On Dec 19 08:51, Bruno Haible wrote:
> Corinna Vinschen wrote in
> <https://lists.gnu.org/archive/html/grep-devel/2018-12/msg00039.html>:
> > it would be
> > pretty nice if that code could get reverted back in to support
> > non-BMP charsets even on Cygwin.
> 
> I agree that support for beyond-BMP characters should be added back to 'grep'.
> 
> Your earlier fix from 2013-08-16 (and the fact that the test failure is
> occurring exactly on Windows and AIX platforms) shows that the problem is
> with wchar_t being only 16-bit wide on these platforms.
> 
> The type 'char32_t' has been introduced in C11 to overcome this limitation.[1]
> 
> I propose to
> 
>   1) introduce in gnulib support for <uchar.h>, char32_t, and mbrtoc32, so
>      that we can use these instead of <wchar.h>, wchar_t, and mbrtowc
>      portably,
> 
>   2) change those gnulib modules that don't behave well with beyond-BMP
>      characters on Windows and AIX to use char32_t instead of wchar_t.
> 
> Then the 'grep' code can be changed in a similar way, and this will
> fix the bug on Cygwin and AIX (though not on native Windows [2]).
> 
> The advantage of this approach are minimal code changes in 'grep': just
> change some type and function names here and there, and add code for
> the additional (size_t)(-3) return value of mbrtoc32.

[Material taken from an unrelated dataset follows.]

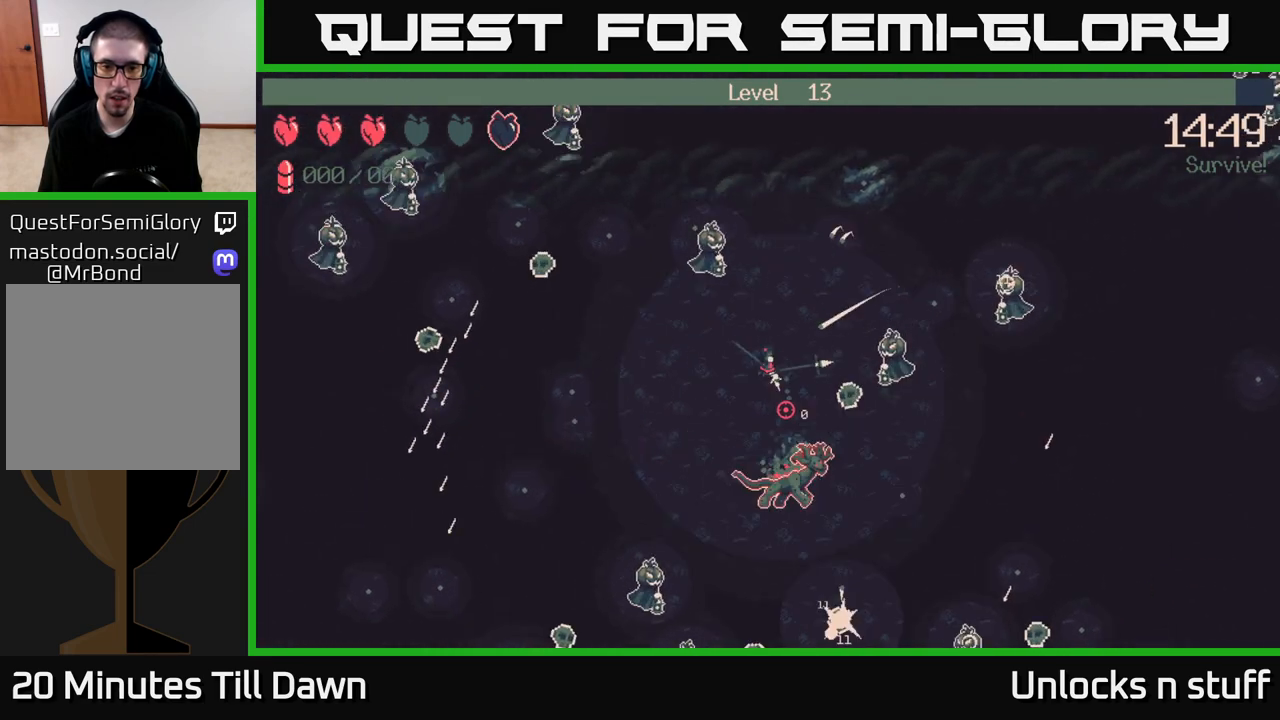
{"buttons": [], "left_stick": "down", "right_stick": "down-right", "events": [[33, "R2", "up"], [167, "left_stick", "down"]]}
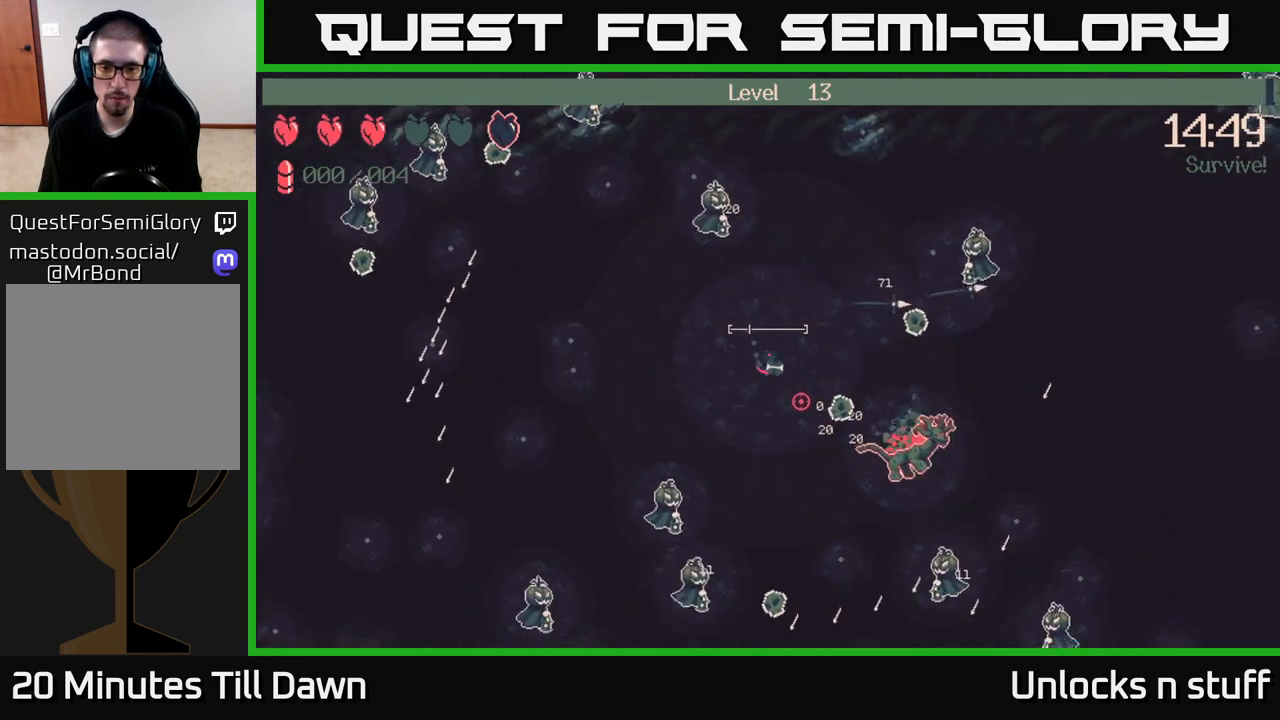
{"buttons": [], "left_stick": "right", "right_stick": "center", "events": [[83, "right_stick", "center"], [133, "left_stick", "down-right"], [367, "X", "down"], [367, "left_stick", "right"], [467, "X", "up"]]}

IIUC this would also drop the requirement for #ifdef CYGWIN'ed code.
Sounds like a great idea to me!


Corinna



> 
> Bruno
> 
> [1] https://stackoverflow.com/questions/21264035/why-did-c11-introduce-the-char16-t-and-char32-t-types
> [2] https://lists.gnu.org/archive/html/bug-gnulib/2011-02/msg00175.html


^ permalink raw reply	[flat|nested] 10+ messages in thread

* Re: [Grep-devel] handling of non-BMP characters
  2018-12-19 14:41       ` Corinna Vinschen
@ 2018-12-19 14:44         ` Corinna Vinschen
  0 siblings, 0 replies; 10+ messages in thread
From: Corinna Vinschen @ 2018-12-19 14:44 UTC (permalink / raw)
  To: Bruno Haible; +Cc: Eric Blake, bug-gnulib, Jim Meyering, grep-devel

On Dec 19 15:41, Corinna Vinschen wrote:
> On Dec 19 08:51, Bruno Haible wrote:
> > Corinna Vinschen wrote in
> > <https://lists.gnu.org/archive/html/grep-devel/2018-12/msg00039.html>:
> > > it would be
> > > pretty nice if that code could get reverted back in to support
> > > non-BMP charsets even on Cygwin.
> > 
> > I agree that support for beyond-BMP characters should be added back to 'grep'.
> > 
> > Your earlier fix from 2013-08-16 (and the fact that the test failure is
> > occurring exactly on Windows and AIX platforms) shows that the problem is
> > with wchar_t being only 16-bit wide on these platforms.
> > 
> > The type 'char32_t' has been introduced in C11 to overcome this limitation.[1]
> > 
> > I propose to
> > 
> >   1) introduce in gnulib support for <uchar.h>, char32_t, and mbrtoc32, so
> >      that we can use these instead of <wchar.h>, wchar_t, and mbrtowc
> >      portably,
> > 
> >   2) change those gnulib modules that don't behave well with beyond-BMP
> >      characters on Windows and AIX to use char32_t instead of wchar_t.
> > 
> > Then the 'grep' code can be changed in a similar way, and this will
> > fix the bug on Cygwin and AIX (though not on native Windows [2]).
> > 
> > The advantage of this approach are minimal code changes in 'grep': just
> > change some type and function names here and there, and add code for
> > the additional (size_t)(-3) return value of mbrtoc32.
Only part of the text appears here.